7. The rebirth of inSec
inSec’s move onto the top lane really helped the KT Bullets. Not only did the KT Bullets quickly became the second best team in the world (after SKT) but inSec’s move also unleashed KaKAO to become of the best junglers ever. However, it was a tragically horrible career move for arguably the most iconic jungler of all time. inSec may built his fame with his jungle Zed, but it was his ward-jump kick Lee Sin combo that enshrined his name in League of Legends forever. His move to the top lane may have fit the team at the time, but it made the transition back to jungle all the more difficult. In his first game back, inSec died a whopping 12 times on Vi and looked completely hopeless. He would beat out Gambit Gaming and Fnatic for the IEM World Championship, but it looked like he was abusing the overpowered R-Evolve Kha’Zix rather than truly returning to form.

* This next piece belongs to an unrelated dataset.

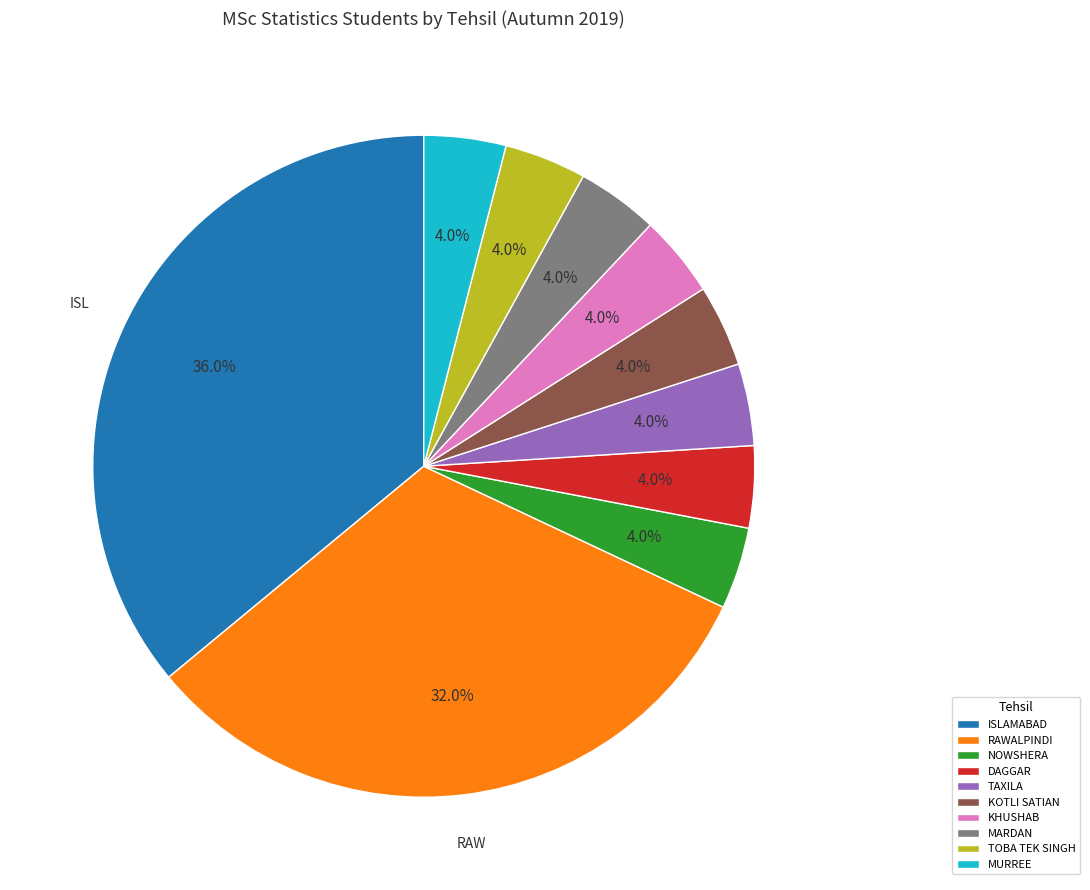

Which slice is the largest?

ISLAMABAD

His play became so sub-par that he could only turn to China after losing his spot on the KT Bullets. But with StarHorn Royal Club, it looks like inSec has finally found a team that fits his hyperaggressive jungle style. Whenever inSec makes one of his zealous engages and fights, the team 100% follows suit. The result is a chaotic yet seemingly single-minded team that teamfights beautifully.
China is a region known for its rather sub-par junglers, and inSec still has many doubters. But if his play worked in what is popularly considered the second best region in the world, there is no reason why it shouldn’t work against their Group B rivals. If inSec is able to channel his former self and bring out a monster performance, Royal Club stands a real chance at repeating their Cinderella run to the World finals.